Can We Detect Clustered Megaquakes?

Friday, 19 December 2014
Eric G Daub, Center for Earthquake Research and Information, Memphis, TN, United States, Daniel Trugman, Los Alamos National Laboratory, Los Alamos, NM, United States and Paul A Johnson, Los Alamos National Laboratory, Earth and Environmental Sciences, Los Alamos, NM, United States
We study the ability of statistical tests to identify nonrandom features of synthetic global earthquake records. We construct a series of four synthetic catalogs containing various types of clustering, with each catalog containing 10000 events over 100 years with magnitudes above M = 6. We apply a suite of statistical tests used in the literature to each catalog in order to evaluate the ability of each test to identify the catalog as nonrandom.
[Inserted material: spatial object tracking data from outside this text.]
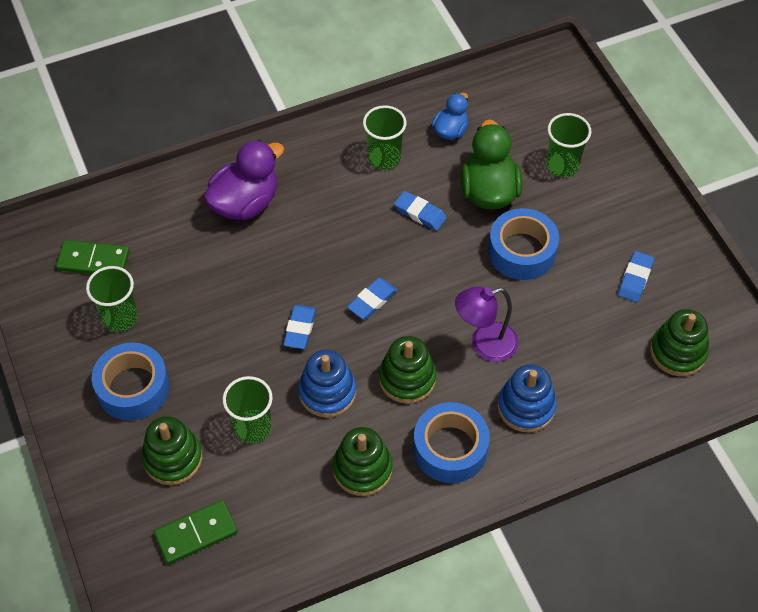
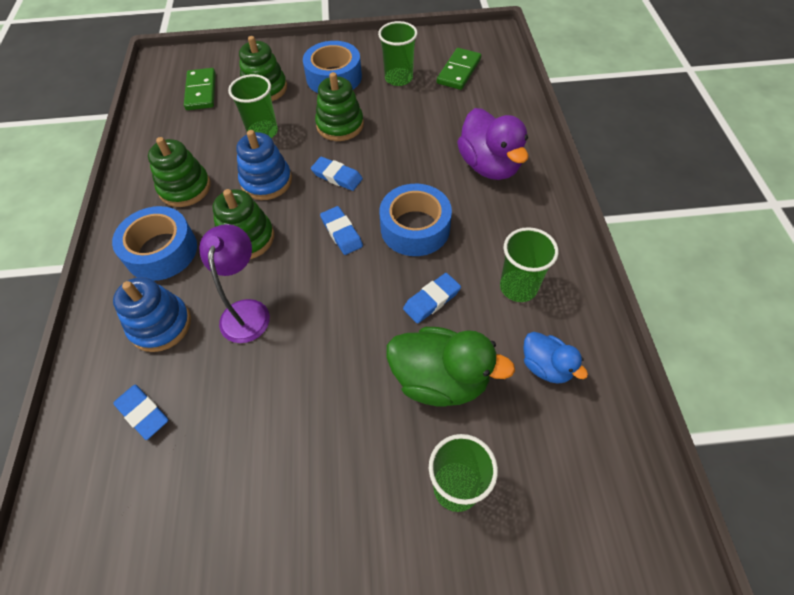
camera: 110 degrees right, 0 degrees up
blue tape [488,208,559,280] -> blue tape moved to [379,184,452,256]
blue eraser [618,251,654,302] -> blue eraser moved to [113,384,168,440]
green stacking toy [650,309,709,376] -> green stacking toy moved to [315,72,364,141]

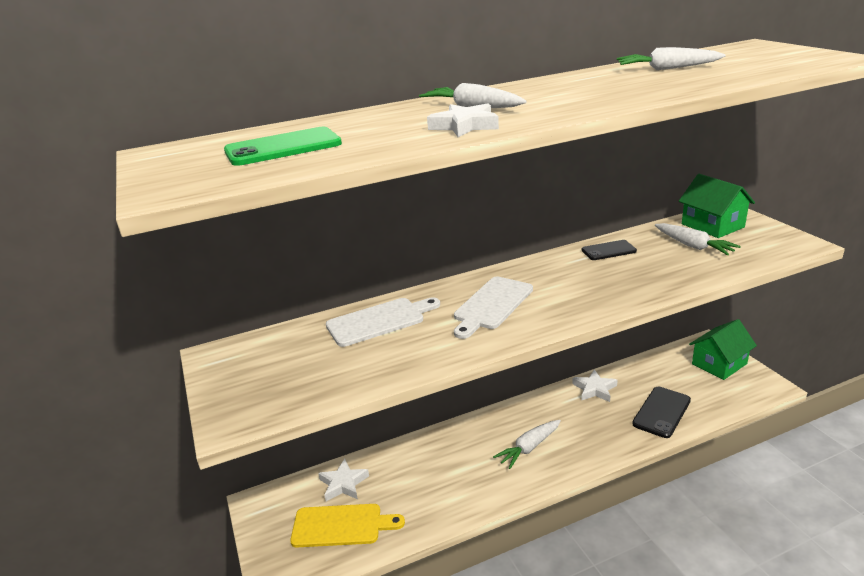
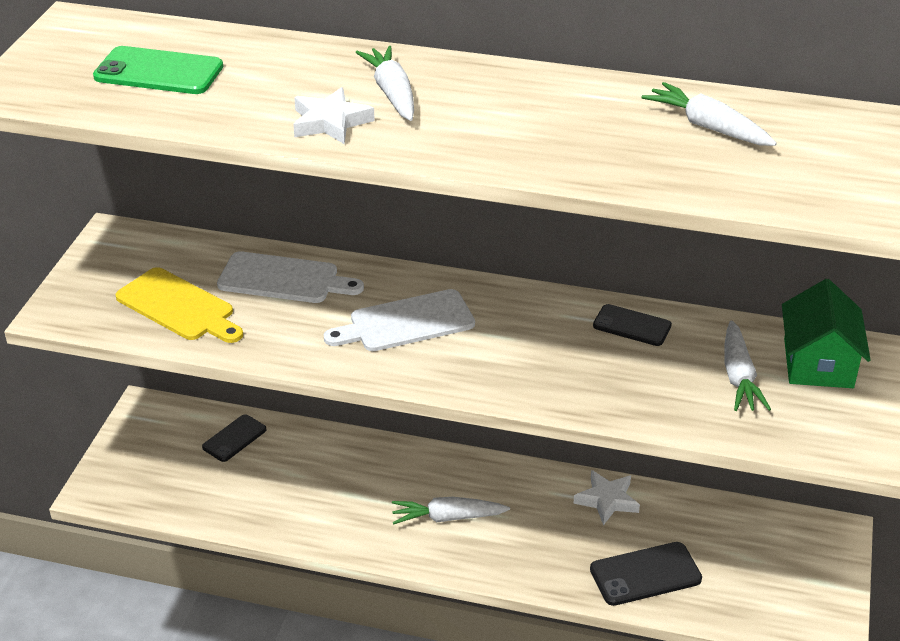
camera: 35 degrees right, 10 degrees up
yellow cutting board [290,504,405,547] -> yellow cutting board moved to [115,267,243,343]
white star [318,459,369,501] -> black phone [202,414,267,462]
green house [689,319,757,380] -> none

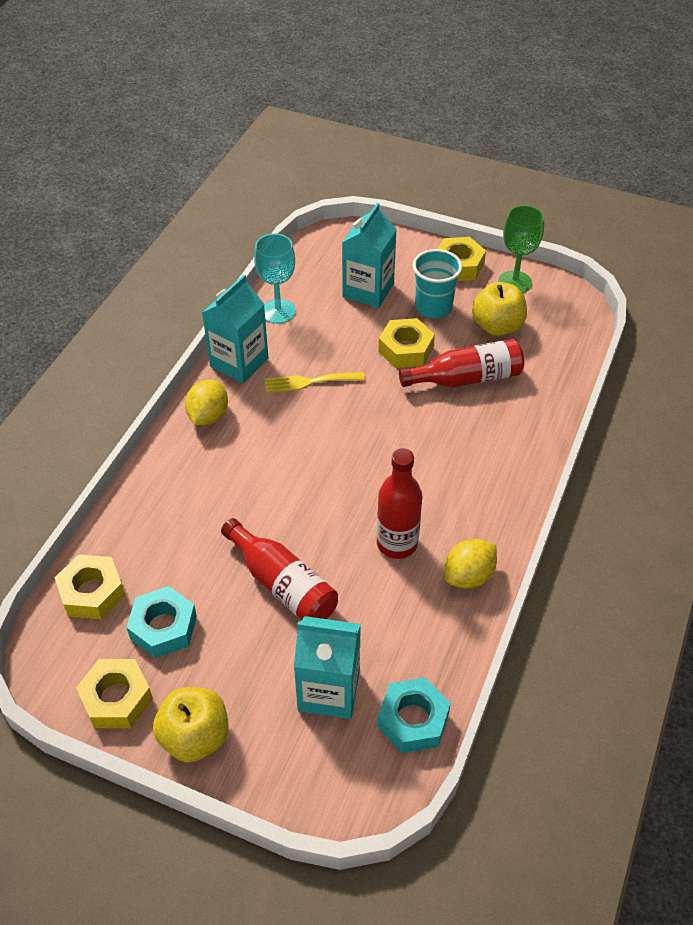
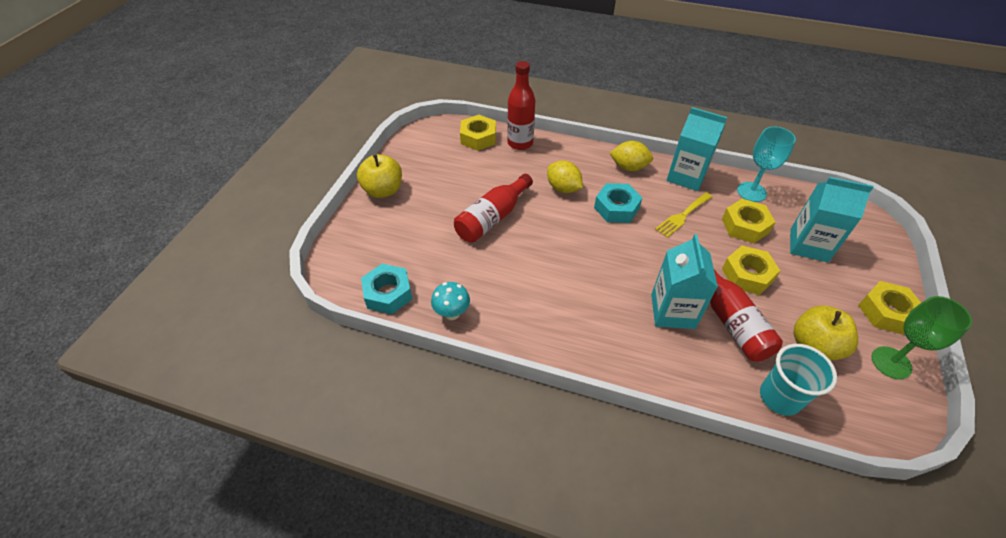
camera: 85 degrees right, 0 degrees up
yellow nut [76,659,153,728] -> yellow nut moved to [722,199,775,243]
turquoise nut [126,586,197,658] -> turquoise nut moved to [594,183,642,223]
yellow fork [264,372,365,393] -> yellow fork turned 120 degrees counterclockwise [655,192,712,237]
turquoise carton [294,616,361,719] -> turquoise carton moved to [651,234,718,329]
red bottle [377,448,422,559] -> red bottle moved to [507,61,535,150]
turquoise cup [413,249,462,318] -> turquoise cup moved to [760,344,837,416]
yellow lemon [445,539,497,589] -> yellow lemon moved to [547,161,583,193]
none -> turquoise mushroom [431,282,470,320]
Our results show that detection ability is dependent on the quantity of data, the nature of the type of clustering in the catalog, and the specific signal used in the statistical test. Catalogs that exhibit a stronger time variation in the seismicity rate are generally easier to identify as nonrandom for a given background rate. We also show that in some cases, a test that fails to identify a catalog as nonrandom can have predictive power to bound the range of possible clustering strengths of a certain type. Our results help in the interpretation of the results of statistical tests on the global earthquake record since 1900.